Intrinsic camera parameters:
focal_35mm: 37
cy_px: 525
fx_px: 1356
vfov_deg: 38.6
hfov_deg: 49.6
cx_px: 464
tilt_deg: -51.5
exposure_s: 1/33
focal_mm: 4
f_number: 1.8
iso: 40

...

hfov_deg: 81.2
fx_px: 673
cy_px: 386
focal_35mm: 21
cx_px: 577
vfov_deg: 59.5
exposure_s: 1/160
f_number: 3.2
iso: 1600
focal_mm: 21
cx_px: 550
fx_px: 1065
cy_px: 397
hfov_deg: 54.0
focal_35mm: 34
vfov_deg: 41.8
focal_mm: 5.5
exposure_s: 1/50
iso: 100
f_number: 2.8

Task to complete>
Out of the data above, transcribe exactly and only the lines starting with the line that has "vfov_deg: 59.5" and going on through the line that has "f_number: 2.8", both included.

Response to this task>
vfov_deg: 59.5
exposure_s: 1/160
f_number: 3.2
iso: 1600
focal_mm: 21
cx_px: 550
fx_px: 1065
cy_px: 397
hfov_deg: 54.0
focal_35mm: 34
vfov_deg: 41.8
focal_mm: 5.5
exposure_s: 1/50
iso: 100
f_number: 2.8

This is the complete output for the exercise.